• _Page extract_:
════════════════════

NLMSG_GOODSIZE = 8192 - 320 = 7872
Nmax = floor((7872 - 304) / 40) = 189

Thanks,
Paul


On Monday, February 2nd, 2026 at 2:49 PM, Paul Moses <p@1g4.org> wrote:

>
>
> Want to be clear, as I said before, I spent months on this before I approached.
>
> The gates are programmed by a controller and used to orchestrate deterministic traffic admission. This is not a simple open/close mechanism configured by humans.
>
> I am moving closer to IEEE not further away from.

════════════════════

Bounding boxes with keypoints:

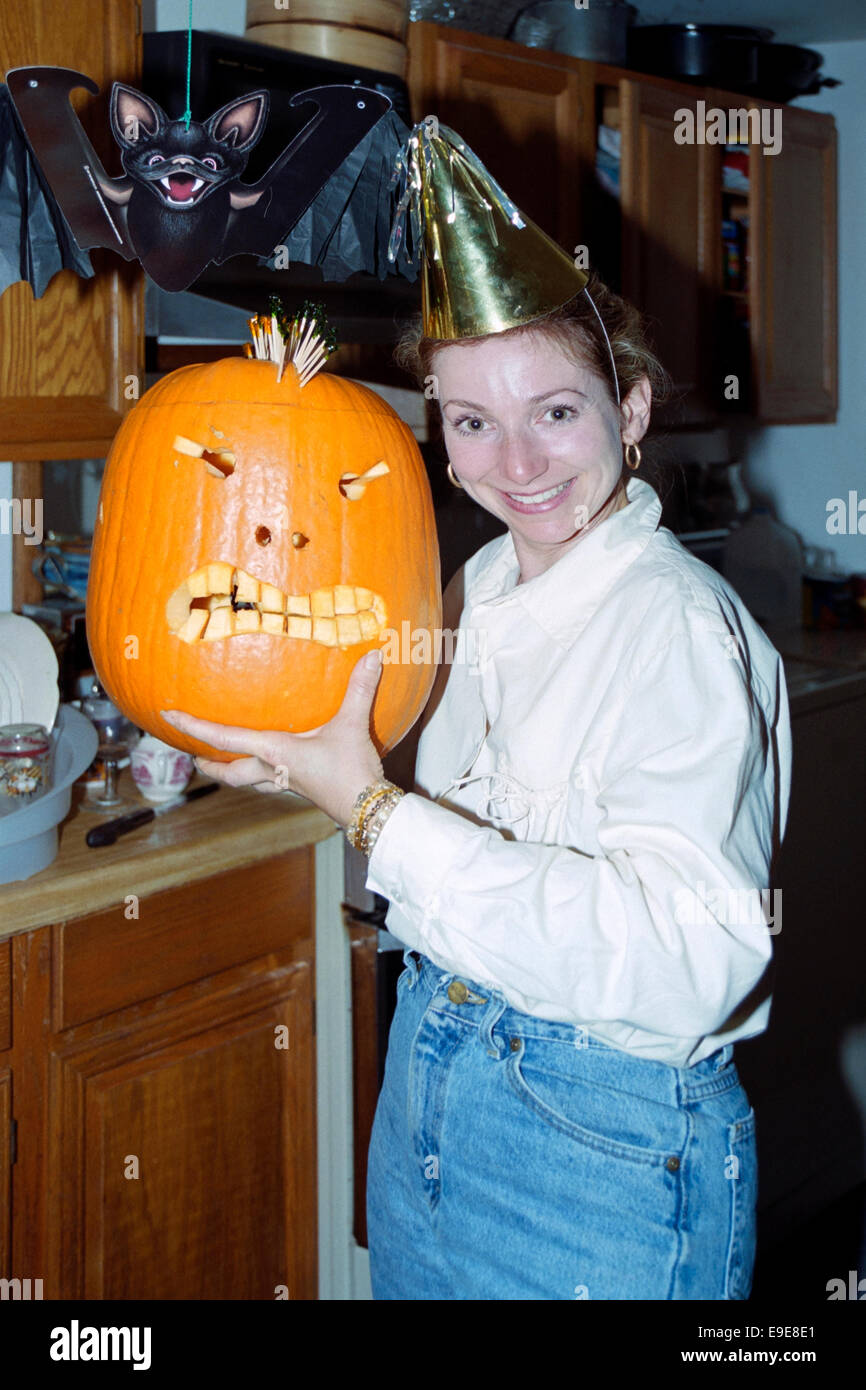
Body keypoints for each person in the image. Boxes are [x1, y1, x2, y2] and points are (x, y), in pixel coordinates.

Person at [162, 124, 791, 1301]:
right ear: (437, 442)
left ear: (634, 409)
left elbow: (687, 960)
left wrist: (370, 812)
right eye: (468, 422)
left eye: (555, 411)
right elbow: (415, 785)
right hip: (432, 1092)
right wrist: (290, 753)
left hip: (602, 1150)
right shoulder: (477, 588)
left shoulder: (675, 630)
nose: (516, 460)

════════════════════

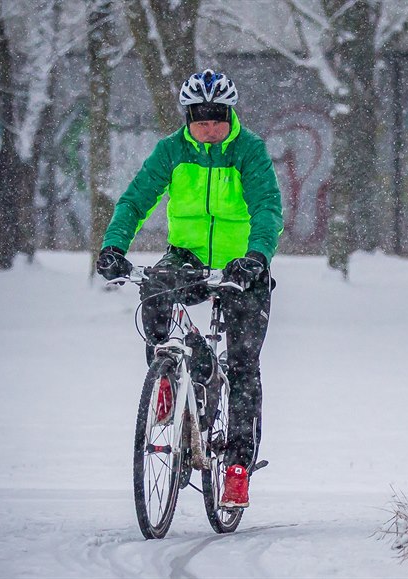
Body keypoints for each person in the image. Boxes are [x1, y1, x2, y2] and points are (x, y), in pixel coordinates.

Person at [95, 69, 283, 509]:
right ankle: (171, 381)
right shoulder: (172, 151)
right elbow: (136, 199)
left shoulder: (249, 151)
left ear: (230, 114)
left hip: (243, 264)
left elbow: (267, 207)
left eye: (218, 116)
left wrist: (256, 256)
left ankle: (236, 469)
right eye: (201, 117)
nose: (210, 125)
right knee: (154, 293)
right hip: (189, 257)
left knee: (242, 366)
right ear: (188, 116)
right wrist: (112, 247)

════════════════════

• _The task_:
In one to three sentences, explain why the forum excerpt says the gates are "not a simple open/close mechanism configured by humans."

• _The completed task_:
The gates are programmed by a controller rather than set by people. They are used to orchestrate deterministic traffic admission.